(Фрагмент набора данных)
◇ ◇ ◇ ◇ ◇ ◇ ◇

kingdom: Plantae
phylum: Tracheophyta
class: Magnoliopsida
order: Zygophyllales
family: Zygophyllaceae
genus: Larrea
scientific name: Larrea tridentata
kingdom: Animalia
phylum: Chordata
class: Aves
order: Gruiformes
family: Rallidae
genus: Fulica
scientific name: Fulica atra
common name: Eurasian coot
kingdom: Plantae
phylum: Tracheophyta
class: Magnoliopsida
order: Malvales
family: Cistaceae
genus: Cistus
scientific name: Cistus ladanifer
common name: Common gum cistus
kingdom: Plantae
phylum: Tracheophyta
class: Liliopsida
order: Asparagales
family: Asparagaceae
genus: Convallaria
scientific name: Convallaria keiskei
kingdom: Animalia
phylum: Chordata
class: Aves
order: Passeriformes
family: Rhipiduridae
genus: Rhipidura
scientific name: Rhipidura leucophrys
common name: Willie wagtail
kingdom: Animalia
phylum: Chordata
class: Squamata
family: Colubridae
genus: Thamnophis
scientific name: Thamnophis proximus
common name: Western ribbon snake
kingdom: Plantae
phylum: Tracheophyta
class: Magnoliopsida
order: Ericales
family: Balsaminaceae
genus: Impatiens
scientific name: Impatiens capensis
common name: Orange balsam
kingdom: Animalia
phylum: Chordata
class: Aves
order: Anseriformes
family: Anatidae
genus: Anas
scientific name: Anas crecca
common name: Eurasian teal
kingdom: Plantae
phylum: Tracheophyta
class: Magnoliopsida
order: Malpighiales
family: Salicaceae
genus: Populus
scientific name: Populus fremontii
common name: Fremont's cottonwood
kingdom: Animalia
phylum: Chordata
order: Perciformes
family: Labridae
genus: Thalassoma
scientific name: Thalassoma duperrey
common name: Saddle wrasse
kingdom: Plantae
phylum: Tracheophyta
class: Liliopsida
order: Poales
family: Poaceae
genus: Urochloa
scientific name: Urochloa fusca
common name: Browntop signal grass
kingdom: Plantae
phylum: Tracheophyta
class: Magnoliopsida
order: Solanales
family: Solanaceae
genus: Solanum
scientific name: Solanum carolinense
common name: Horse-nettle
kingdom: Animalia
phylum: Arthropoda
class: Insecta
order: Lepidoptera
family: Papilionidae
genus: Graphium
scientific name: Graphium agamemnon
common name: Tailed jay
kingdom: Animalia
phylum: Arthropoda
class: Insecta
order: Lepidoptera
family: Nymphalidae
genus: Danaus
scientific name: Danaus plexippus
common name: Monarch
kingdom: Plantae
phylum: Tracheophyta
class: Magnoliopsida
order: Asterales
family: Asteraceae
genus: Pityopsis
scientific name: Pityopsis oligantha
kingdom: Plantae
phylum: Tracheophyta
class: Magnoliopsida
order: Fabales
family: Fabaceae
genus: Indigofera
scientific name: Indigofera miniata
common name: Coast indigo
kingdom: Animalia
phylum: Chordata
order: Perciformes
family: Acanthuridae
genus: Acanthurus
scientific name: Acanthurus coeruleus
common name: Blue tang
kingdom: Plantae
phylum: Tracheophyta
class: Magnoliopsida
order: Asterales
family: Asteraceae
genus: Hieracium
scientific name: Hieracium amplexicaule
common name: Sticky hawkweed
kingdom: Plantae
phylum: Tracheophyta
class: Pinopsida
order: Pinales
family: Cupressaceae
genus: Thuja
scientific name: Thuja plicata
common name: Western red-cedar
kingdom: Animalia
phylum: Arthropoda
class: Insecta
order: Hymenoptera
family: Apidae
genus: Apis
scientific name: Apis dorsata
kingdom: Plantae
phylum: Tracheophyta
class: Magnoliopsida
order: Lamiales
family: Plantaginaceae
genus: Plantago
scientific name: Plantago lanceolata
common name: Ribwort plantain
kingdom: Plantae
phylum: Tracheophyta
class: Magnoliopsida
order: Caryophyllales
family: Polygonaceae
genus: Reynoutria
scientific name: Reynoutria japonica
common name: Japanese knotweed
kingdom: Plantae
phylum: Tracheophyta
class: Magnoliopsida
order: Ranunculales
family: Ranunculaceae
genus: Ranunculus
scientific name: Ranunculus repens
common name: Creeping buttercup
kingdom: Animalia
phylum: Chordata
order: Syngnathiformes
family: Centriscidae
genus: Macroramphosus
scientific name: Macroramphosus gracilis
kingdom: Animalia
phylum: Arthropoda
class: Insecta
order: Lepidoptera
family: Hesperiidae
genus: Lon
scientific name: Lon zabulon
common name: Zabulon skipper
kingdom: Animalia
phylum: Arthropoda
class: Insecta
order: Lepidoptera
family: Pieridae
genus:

◇ ◇ ◇ ◇ ◇ ◇ ◇

→ Задание
Перепишите все записи, заменив «common name» на «vernacular name». Всё остальное оставьте без изменений.

→ Результат
kingdom: Plantae
phylum: Tracheophyta
class: Magnoliopsida
order: Zygophyllales
family: Zygophyllaceae
genus: Larrea
scientific name: Larrea tridentata
kingdom: Animalia
phylum: Chordata
class: Aves
order: Gruiformes
family: Rallidae
genus: Fulica
scientific name: Fulica atra
vernacular name: Eurasian coot
kingdom: Plantae
phylum: Tracheophyta
class: Magnoliopsida
order: Malvales
family: Cistaceae
genus: Cistus
scientific name: Cistus ladanifer
vernacular name: Common gum cistus
kingdom: Plantae
phylum: Tracheophyta
class: Liliopsida
order: Asparagales
family: Asparagaceae
genus: Convallaria
scientific name: Convallaria keiskei
kingdom: Animalia
phylum: Chordata
class: Aves
order: Passeriformes
family: Rhipiduridae
genus: Rhipidura
scientific name: Rhipidura leucophrys
vernacular name: Willie wagtail
kingdom: Animalia
phylum: Chordata
class: Squamata
family: Colubridae
genus: Thamnophis
scientific name: Thamnophis proximus
vernacular name: Western ribbon snake
kingdom: Plantae
phylum: Tracheophyta
class: Magnoliopsida
order: Ericales
family: Balsaminaceae
genus: Impatiens
scientific name: Impatiens capensis
vernacular name: Orange balsam
kingdom: Animalia
phylum: Chordata
class: Aves
order: Anseriformes
family: Anatidae
genus: Anas
scientific name: Anas crecca
vernacular name: Eurasian teal
kingdom: Plantae
phylum: Tracheophyta
class: Magnoliopsida
order: Malpighiales
family: Salicaceae
genus: Populus
scientific name: Populus fremontii
vernacular name: Fremont's cottonwood
kingdom: Animalia
phylum: Chordata
order: Perciformes
family: Labridae
genus: Thalassoma
scientific name: Thalassoma duperrey
vernacular name: Saddle wrasse
kingdom: Plantae
phylum: Tracheophyta
class: Liliopsida
order: Poales
family: Poaceae
genus: Urochloa
scientific name: Urochloa fusca
vernacular name: Browntop signal grass
kingdom: Plantae
phylum: Tracheophyta
class: Magnoliopsida
order: Solanales
family: Solanaceae
genus: Solanum
scientific name: Solanum carolinense
vernacular name: Horse-nettle
kingdom: Animalia
phylum: Arthropoda
class: Insecta
order: Lepidoptera
family: Papilionidae
genus: Graphium
scientific name: Graphium agamemnon
vernacular name: Tailed jay
kingdom: Animalia
phylum: Arthropoda
class: Insecta
order: Lepidoptera
family: Nymphalidae
genus: Danaus
scientific name: Danaus plexippus
vernacular name: Monarch
kingdom: Plantae
phylum: Tracheophyta
class: Magnoliopsida
order: Asterales
family: Asteraceae
genus: Pityopsis
scientific name: Pityopsis oligantha
kingdom: Plantae
phylum: Tracheophyta
class: Magnoliopsida
order: Fabales
family: Fabaceae
genus: Indigofera
scientific name: Indigofera miniata
vernacular name: Coast indigo
kingdom: Animalia
phylum: Chordata
order: Perciformes
family: Acanthuridae
genus: Acanthurus
scientific name: Acanthurus coeruleus
vernacular name: Blue tang
kingdom: Plantae
phylum: Tracheophyta
class: Magnoliopsida
order: Asterales
family: Asteraceae
genus: Hieracium
scientific name: Hieracium amplexicaule
vernacular name: Sticky hawkweed
kingdom: Plantae
phylum: Tracheophyta
class: Pinopsida
order: Pinales
family: Cupressaceae
genus: Thuja
scientific name: Thuja plicata
vernacular name: Western red-cedar
kingdom: Animalia
phylum: Arthropoda
class: Insecta
order: Hymenoptera
family: Apidae
genus: Apis
scientific name: Apis dorsata
kingdom: Plantae
phylum: Tracheophyta
class: Magnoliopsida
order: Lamiales
family: Plantaginaceae
genus: Plantago
scientific name: Plantago lanceolata
vernacular name: Ribwort plantain
kingdom: Plantae
phylum: Tracheophyta
class: Magnoliopsida
order: Caryophyllales
family: Polygonaceae
genus: Reynoutria
scientific name: Reynoutria japonica
vernacular name: Japanese knotweed
kingdom: Plantae
phylum: Tracheophyta
class: Magnoliopsida
order: Ranunculales
family: Ranunculaceae
genus: Ranunculus
scientific name: Ranunculus repens
vernacular name: Creeping buttercup
kingdom: Animalia
phylum: Chordata
order: Syngnathiformes
family: Centriscidae
genus: Macroramphosus
scientific name: Macroramphosus gracilis
kingdom: Animalia
phylum: Arthropoda
class: Insecta
order: Lepidoptera
family: Hesperiidae
genus: Lon
scientific name: Lon zabulon
vernacular name: Zabulon skipper
kingdom: Animalia
phylum: Arthropoda
class: Insecta
order: Lepidoptera
family: Pieridae
genus:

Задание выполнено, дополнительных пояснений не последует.